Here, Appellant failed to object to testimony that Appellant had sold drugs to Wallace at a hotel in Tyler and waived objection to the audiotape of the telephone conversation setting up this drug sale. Thus, the same facts shown on the video recording are proved by other properly admitted evidence. We conclude that the trial court’s error in admitting the video recording of the drug sale to Wallace at the Tyler hotel is harmless. See McNac, 215 S.W.3d at 425; Brooks, 990 S.W.2d at 287; Anderson, 717 S.W.2d at 628.
We address Appellant’s remaining complaints regarding the admission of extraneous offenses by focusing on the harm issue.
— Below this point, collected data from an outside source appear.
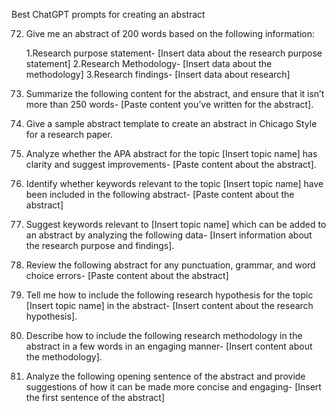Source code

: Best ChatGPT prompts for creating an abstract 

72. Give me an abstract of 200 words based on the following information: 

    1.Research purpose statement- [Insert data about the research purpose statement]
    2.Research Methodology- [Insert data about the methodology]
    3.Research findings- [Insert data about research] 

73. Summarize the following content for the abstract, and ensure that it isn’t more than 250 words- [Paste content you’ve written for the abstract]. 

74. Give a sample abstract template to create an abstract in Chicago Style for a research paper. 

75. Analyze whether the APA abstract for the topic [Insert topic name] has clarity and suggest improvements- [Paste content about the abstract]. 

76. Identify whether keywords relevant to the topic [Insert topic name] have been included in the following abstract- [Paste content about the abstract] 

77. Suggest keywords relevant to [Insert topic name] which can be added to an abstract by analyzing the following data- [Insert information about the research purpose and findings]. 

78. Review the following abstract for any punctuation, grammar, and word choice errors- [Paste content about the abstract] 

79. Tell me how to include the following research hypothesis for the topic [Insert topic name] in the abstract- [Insert content about the research hypothesis]. 

80. Describe how to include the following research methodology in the abstract in a few words in an engaging manner- [Insert content about the methodology]. 

81. Analyze the following opening sentence of the abstract and provide suggestions of how it can be made more concise and engaging- [Insert the first sentence of the abstract]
Appellant did not object to other testimony that he was known to run crack cocaine or “trap” houses, was involved in drugs, sold crack cocaine, was reported by other narcotics officers regarding his activities at his residence on Turner Street, had a residence on North Hill Street that was a known crack house, sold drugs to undercover officers at his residence on Walnut Street, was served with a search warrant after June 14, 2006, at his residence on Kennedy Street, had a search warrant executed on him at his residence at North Hill Street, was involved in a sale of drugs on May 24, 2006,4 and was a long time drug dealer. Thus, any error in admitting evidence that Appellant operated a crack cocaine house on Walnut Street, operated a known “trap” or crack house on North Hill Street where a search warrant was executed and he was placed under arrest for possession, was served with a search warrant on Kennedy Street, and sold drugs to an undercover officer at his residence on Walnut Street is harmless because Appellant did not object when the evidence was offered in another form. See Saldano v. State, 232 S.W.3d 77, 102 (Tex. Crim. App. 2007), cert. denied, 76 U.S.L.W. 3454 (U.S. Feb. 25, 2008) (No.07-7815); Leday v. State, 983 S.W.2d 713, 717 (Tex. Crim. App. 1998).
Appellant’s first issue is overruled.
Disposition
Having overruled Appellant’s two issues, the judgment of the trial court is affirmed.
BRIAN HOYLE
Justice
Opinion delivered March 19, 2008.
Panel consisted of Worthen, C.J., Griffith, J., and Hoyle, J.
(DO NOT PUBLISH)
1 See Tex. Health & Safety Code Ann. § 481.112(a), (d) (Vernon 2003).
2 An individual adjudged guilty of a first degree felony shall be punished by imprisonment for life or for any term of not more than ninety-nine years or less than five years and, in addition, a fine not to exceed $10,000. See Tex. Penal Code Ann. § 12.32 (Vernon 2003).
3 Incorrectly identified as State’s Exhibit 2 in Appellant’s brief.
4 This was the sale of crack cocaine to Wallace at a hotel in Tyler.